Selanjutnya, customer service membuat laporan ke Divisi Pelayanan dan kemudian memberikan trouble tiket dengan nomor TTB 25752980 sebagai bukti pelaporan. Kemudian, pada 10 Desember dan 16 Desember 2019, Indah Harini menanyakan
ke customer service BRI untuk kembali menanyakan perihal dana masuk yang kemudian dijawab oleh customer service BRI.
Setelah mengecek komputernya, menyatakan "tidak ada keterangan dan klaim dari divisi lain berarti itu memang uang masuk ke rekening Anda".
"Dengan demikian, sudah terjadi pelepasan hak sebagaimana disebut dalam Pasal 1 poin 1 dan Pasal 1 poin 15 Undang-Undang Nomor 3 Tahun 2011 tentang Transfer Dana. Seterusnya, trouble ticket nomor TTB 25752980 telah ditutup pada Maret 2020.
"Terkait kasus ini, terdapat keterangan invalid credit account currency yang berarti telah diketahui terjadinya kekeliruan tersebut," kata dia.
Ia mengatakan setelah kliennya melapor ke BRI selama kurang lebih 11 bulan yakni sejak 1 Desember 2019 sampai dengan 6 Oktober 2020, tidak terdapat klaim dari BRI.
Pihaknya merasa ada kejanggalan karena setelah berjalan kurang lebih 11 bulan baru pada 6 Oktober 2020 accout officer BRI yang biasa melayani kliennya sebagai nasabah prioritas.
Telah terjadi kekeliruan dalam transaksi tabungan valas sebesar GBP 1,714,842.00 yang diterima pada kurun waktu 25 November hingga 15 Desember 2019.
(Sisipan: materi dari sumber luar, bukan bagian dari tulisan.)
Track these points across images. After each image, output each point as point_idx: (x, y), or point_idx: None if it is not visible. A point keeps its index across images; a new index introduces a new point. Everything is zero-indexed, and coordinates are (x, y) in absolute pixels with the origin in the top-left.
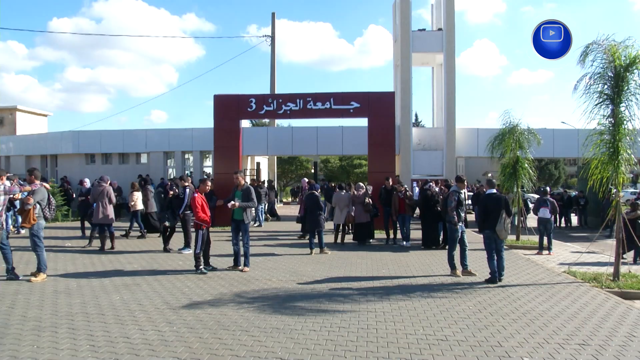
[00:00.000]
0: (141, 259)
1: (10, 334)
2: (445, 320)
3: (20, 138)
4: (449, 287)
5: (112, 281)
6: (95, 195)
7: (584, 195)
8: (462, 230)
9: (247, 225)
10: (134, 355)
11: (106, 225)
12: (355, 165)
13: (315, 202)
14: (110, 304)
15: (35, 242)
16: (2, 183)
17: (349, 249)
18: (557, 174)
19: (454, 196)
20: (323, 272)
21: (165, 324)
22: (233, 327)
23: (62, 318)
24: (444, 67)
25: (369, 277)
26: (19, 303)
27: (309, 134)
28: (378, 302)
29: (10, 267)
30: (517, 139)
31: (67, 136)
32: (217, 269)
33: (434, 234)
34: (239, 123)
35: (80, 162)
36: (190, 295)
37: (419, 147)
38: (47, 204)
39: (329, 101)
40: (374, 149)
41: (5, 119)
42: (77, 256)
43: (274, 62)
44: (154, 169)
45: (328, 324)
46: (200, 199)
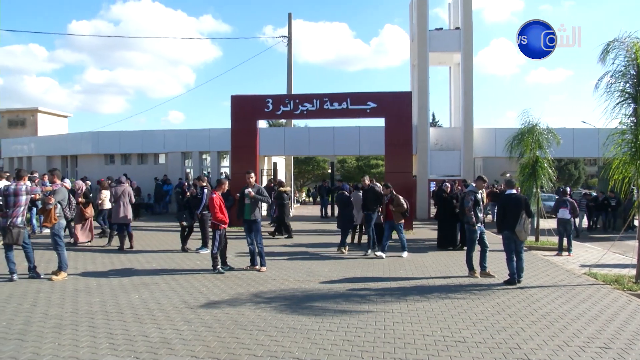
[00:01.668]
0: (159, 259)
1: (32, 332)
2: (463, 322)
3: (41, 139)
4: (467, 288)
5: (131, 280)
6: (115, 196)
7: (615, 196)
8: (482, 230)
9: (259, 224)
10: (153, 353)
11: (125, 225)
12: (372, 166)
13: (345, 201)
14: (129, 303)
15: (56, 241)
16: (24, 183)
17: (366, 249)
18: (577, 174)
19: (470, 196)
20: (340, 272)
21: (183, 322)
22: (250, 327)
23: (82, 316)
24: (462, 67)
25: (386, 278)
26: (41, 301)
27: (326, 134)
28: (395, 303)
29: (32, 265)
30: (536, 139)
31: (86, 137)
32: (234, 268)
33: (451, 235)
34: (255, 123)
35: (100, 162)
36: (207, 295)
37: (436, 147)
38: (67, 203)
39: (345, 101)
40: (390, 149)
41: (26, 120)
42: (97, 255)
43: (290, 63)
44: (172, 169)
45: (345, 324)
46: (218, 199)
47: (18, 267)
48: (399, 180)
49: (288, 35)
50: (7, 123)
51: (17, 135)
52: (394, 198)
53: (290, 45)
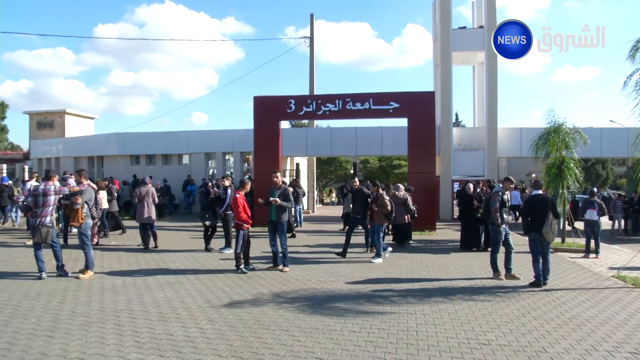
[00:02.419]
0: (183, 258)
1: (60, 329)
2: (487, 324)
3: (68, 140)
4: (491, 290)
5: (155, 279)
6: (139, 196)
7: None
8: (507, 232)
9: (284, 225)
10: (177, 352)
11: (149, 225)
12: (395, 166)
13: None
14: (154, 302)
15: (83, 241)
16: (53, 184)
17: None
18: (604, 175)
19: (497, 197)
20: (362, 272)
21: (207, 322)
22: (273, 327)
23: (108, 314)
24: (485, 66)
25: (408, 279)
26: (68, 299)
27: (348, 134)
28: (418, 304)
29: (60, 264)
30: (563, 139)
31: (112, 138)
32: (256, 268)
33: (474, 236)
34: (278, 124)
35: (125, 163)
36: (231, 295)
37: (459, 148)
38: (94, 203)
39: (368, 102)
40: (413, 150)
41: (55, 122)
42: (122, 254)
43: (312, 63)
44: (196, 170)
45: (367, 325)
46: (241, 200)
47: (47, 266)
48: (422, 180)
49: (310, 35)
50: (36, 125)
51: (46, 136)
52: (378, 197)
53: (312, 46)
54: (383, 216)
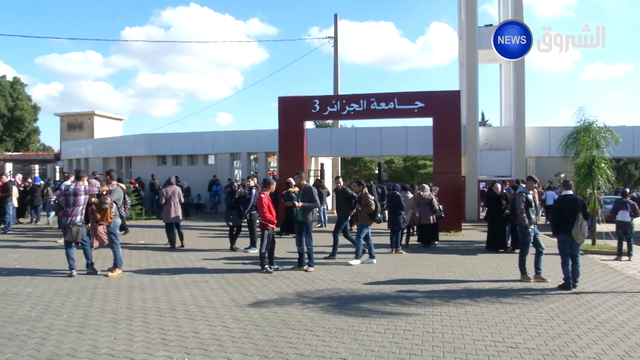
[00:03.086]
0: (209, 257)
1: (90, 325)
2: (515, 327)
3: (97, 141)
4: (519, 292)
5: (182, 278)
6: (166, 196)
7: None
8: (536, 232)
9: (309, 226)
10: (203, 349)
11: (175, 224)
12: (420, 166)
13: (396, 202)
14: (181, 300)
15: (111, 239)
16: (83, 183)
17: (414, 250)
18: (637, 174)
19: (521, 198)
20: (387, 273)
21: (232, 320)
22: (298, 326)
23: (136, 312)
24: (513, 64)
25: (434, 280)
26: (98, 296)
27: (373, 134)
28: (444, 306)
29: (89, 262)
30: (593, 138)
31: (140, 139)
32: (281, 268)
33: (501, 236)
34: (303, 124)
35: (153, 163)
36: (256, 294)
37: (486, 147)
38: (122, 203)
39: (392, 101)
40: (439, 149)
41: (84, 123)
42: (150, 253)
43: (336, 63)
44: (221, 170)
45: (392, 326)
46: (266, 200)
47: (77, 264)
48: (448, 181)
49: (334, 36)
50: (66, 126)
51: (76, 137)
52: (363, 197)
53: (336, 46)
54: (367, 216)
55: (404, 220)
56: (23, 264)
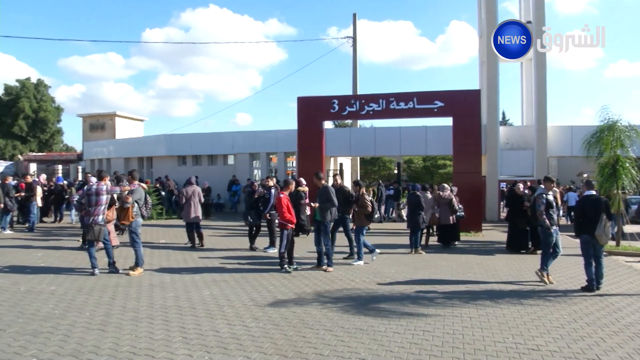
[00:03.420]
0: (228, 257)
1: (112, 323)
2: (536, 329)
3: (119, 142)
4: (540, 294)
5: (202, 277)
6: (186, 196)
7: None
8: (557, 233)
9: (327, 226)
10: (223, 348)
11: (195, 224)
12: (440, 166)
13: (416, 202)
14: (201, 299)
15: (133, 239)
16: (105, 183)
17: (433, 251)
18: None
19: (541, 199)
20: (407, 274)
21: (251, 320)
22: (317, 326)
23: (157, 310)
24: (534, 62)
25: (454, 281)
26: (119, 295)
27: (392, 134)
28: (464, 307)
29: (111, 261)
30: (617, 137)
31: (161, 139)
32: (300, 268)
33: (522, 237)
34: (321, 124)
35: (173, 163)
36: (275, 293)
37: (506, 147)
38: (144, 202)
39: (412, 101)
40: (459, 149)
41: (106, 124)
42: (171, 253)
43: (355, 63)
44: (240, 170)
45: (412, 327)
46: (285, 200)
47: (99, 263)
48: (468, 180)
49: (353, 35)
50: (88, 127)
51: (98, 138)
52: (359, 198)
53: (355, 46)
54: (364, 217)
55: (424, 220)
56: (47, 262)
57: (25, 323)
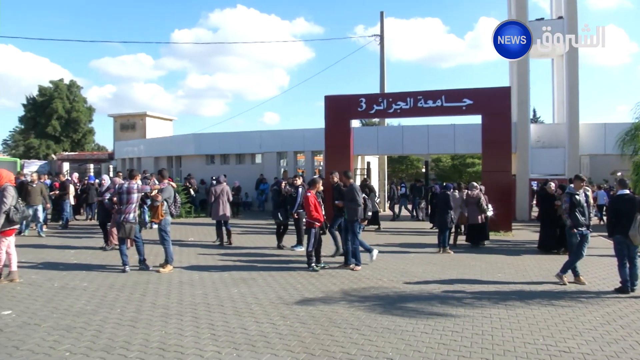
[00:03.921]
0: (256, 255)
1: (142, 319)
2: (568, 331)
3: (149, 141)
4: (572, 295)
5: (230, 275)
6: (215, 194)
7: None
8: (583, 234)
9: (355, 224)
10: (251, 345)
11: (224, 222)
12: (468, 165)
13: (445, 201)
14: (229, 296)
15: (162, 236)
16: (136, 182)
17: (462, 250)
18: None
19: (565, 198)
20: (435, 273)
21: (279, 317)
22: (344, 325)
23: (186, 307)
24: (566, 58)
25: (483, 281)
26: (150, 291)
27: (420, 132)
28: (493, 308)
29: (142, 258)
30: None
31: (189, 139)
32: (327, 266)
33: (554, 237)
34: (349, 123)
35: (201, 162)
36: (302, 292)
37: (537, 145)
38: (173, 201)
39: (440, 99)
40: (488, 147)
41: (136, 124)
42: (199, 250)
43: (383, 61)
44: (268, 169)
45: (440, 327)
46: (313, 198)
47: (130, 260)
48: (497, 179)
49: (380, 33)
50: (119, 127)
51: (128, 138)
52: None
53: (382, 44)
54: None
55: (452, 219)
56: (79, 259)
57: (59, 318)
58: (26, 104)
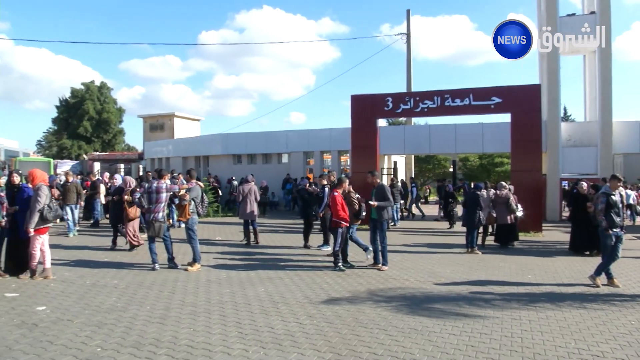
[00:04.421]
0: (282, 254)
1: (171, 317)
2: (601, 335)
3: (177, 141)
4: (605, 298)
5: (257, 274)
6: (242, 193)
7: None
8: (619, 235)
9: (384, 224)
10: (278, 344)
11: (251, 221)
12: (497, 164)
13: (475, 200)
14: (256, 295)
15: (190, 235)
16: (164, 182)
17: (490, 251)
18: None
19: (601, 198)
20: (462, 274)
21: (305, 317)
22: (371, 325)
23: (214, 305)
24: (598, 55)
25: (512, 282)
26: (178, 290)
27: (447, 131)
28: (523, 310)
29: (170, 256)
30: None
31: (216, 139)
32: (354, 266)
33: (586, 239)
34: (375, 122)
35: (228, 162)
36: (329, 291)
37: (568, 144)
38: (200, 200)
39: (468, 97)
40: (517, 146)
41: (165, 124)
42: (226, 249)
43: (409, 60)
44: (294, 169)
45: (468, 329)
46: (340, 198)
47: (159, 258)
48: (527, 179)
49: (407, 32)
50: (149, 127)
51: (157, 138)
52: (346, 196)
53: (409, 42)
54: (352, 215)
55: (480, 219)
56: (110, 257)
57: (91, 315)
58: (59, 105)
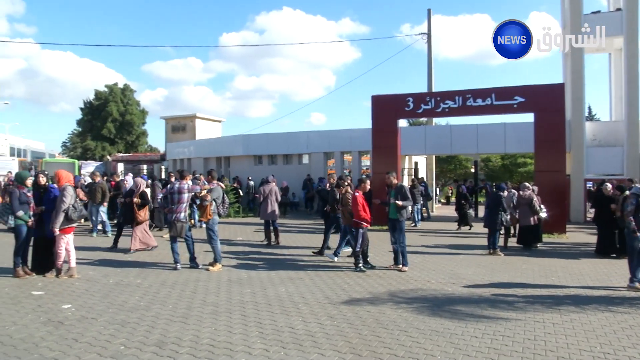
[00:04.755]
0: (303, 255)
1: (193, 316)
2: (627, 339)
3: (199, 142)
4: (631, 301)
5: (277, 274)
6: (264, 194)
7: None
8: None
9: (402, 223)
10: (298, 345)
11: (272, 221)
12: (519, 164)
13: (497, 201)
14: (277, 295)
15: (210, 236)
16: (186, 182)
17: (513, 253)
18: None
19: (631, 199)
20: (485, 276)
21: (326, 317)
22: (391, 326)
23: (235, 305)
24: (624, 53)
25: (535, 285)
26: (200, 289)
27: (469, 131)
28: (546, 312)
29: (192, 256)
30: None
31: (238, 140)
32: (375, 267)
33: (612, 241)
34: (396, 123)
35: (249, 163)
36: (349, 292)
37: (593, 144)
38: (221, 201)
39: (490, 97)
40: (541, 147)
41: (187, 125)
42: (247, 249)
43: (430, 60)
44: (315, 169)
45: (490, 331)
46: (360, 198)
47: (180, 258)
48: (551, 179)
49: (428, 32)
50: (170, 129)
51: (179, 139)
52: (343, 197)
53: (430, 42)
54: (348, 216)
55: (502, 221)
56: (133, 257)
57: (114, 313)
58: (83, 107)
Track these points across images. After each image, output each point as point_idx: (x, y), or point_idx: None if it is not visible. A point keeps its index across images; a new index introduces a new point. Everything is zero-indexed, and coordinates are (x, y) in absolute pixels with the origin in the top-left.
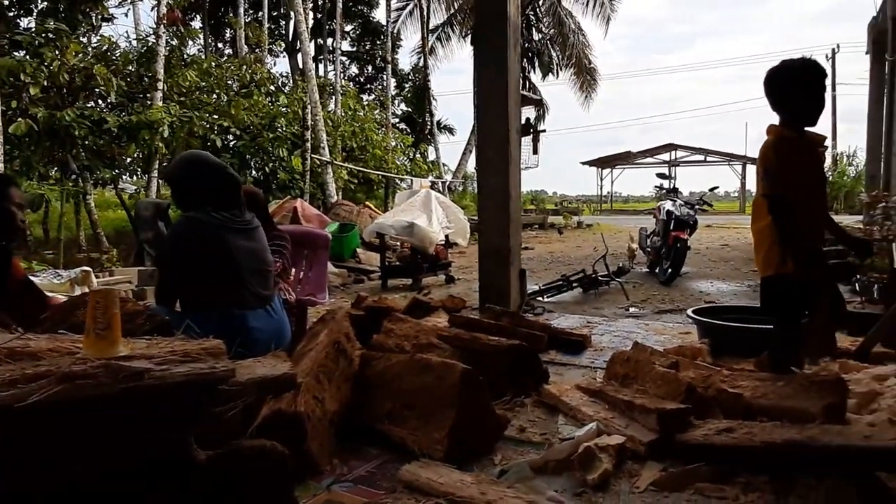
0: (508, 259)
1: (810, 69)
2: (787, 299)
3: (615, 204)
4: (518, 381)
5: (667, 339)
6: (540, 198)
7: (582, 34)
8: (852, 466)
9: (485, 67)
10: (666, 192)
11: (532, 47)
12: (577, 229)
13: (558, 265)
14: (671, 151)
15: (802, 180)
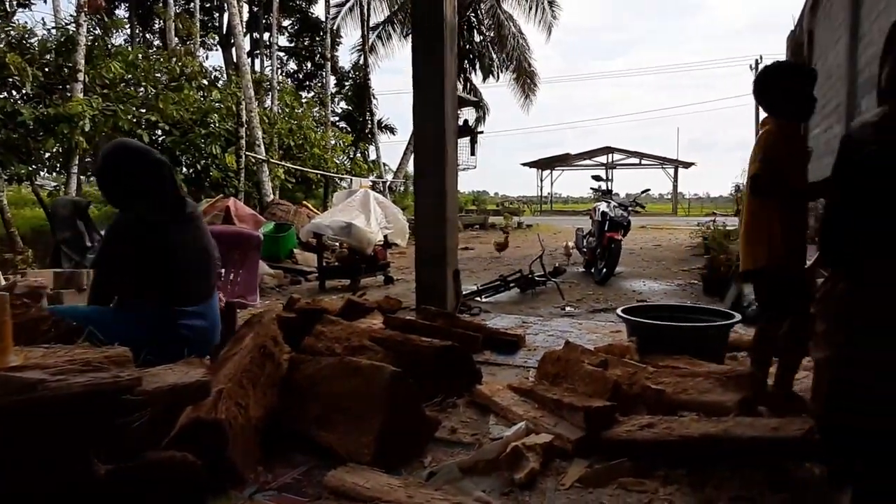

Ia juga merasa ada kejanggalan ketika BRI menghubungi kliennya tanpa surat resmi dan hanya menyodorkan dua lembar kertas HVS kosong lalu meminta kliennya menulis kesanggupan untuk mengembalikan dana yang sudah masuk.
Terkait komentar Rinto Wardana, Henri Kusuma menyatakan Pasal 372 KUHP memiliki unsur barang siapa mengambil suatu benda sebagian atau seluruhnya kepunyaan orang lain dengan cara melawan hukum dan benda yang ada dalam kekuasaannya tidak karena kejahatan.
"Bahwa unsur kepunyaan orang lain tidak terpenuhi. Dana ini milik siapa? Jika memang ada kesalahan. Di satu sisi BRI telah menyatakan bahwa dana tersebut memang milik klien kami," ujar Henri
Bahkan, lanjut dia, kliennya selalu meminta bukti kesalahan transfer jika memang ada kesalahan transfer namun tidak pernah diberikan pihak BRI.
Terakhir, terkait tuduhan pencucian uang, berdasarkan Pasal 1 poin 15 Jo Pasal 10, Undang Undang Nomor 8 Tahun 2010 tentang Tindak Pidana Pencucian Uang (TPPU), bahwa terduga harus ada permufakatan jahat antara pengirim dan klien.
Sementara, lanjutnya, kliennya tidak ada permufakatan jahat dengan pihak manapun. Ia berharap penjelasan tertulis tersebut dapat segera ditayangkan sebagai bagian dari hak jawab dan hak koreksi untuk menanggapi dan menyanggah pemberitaan atau karya jurnalistik sebagaimana diatur dalam Undang-Undang Pers Nomor 40 Tahun 1999.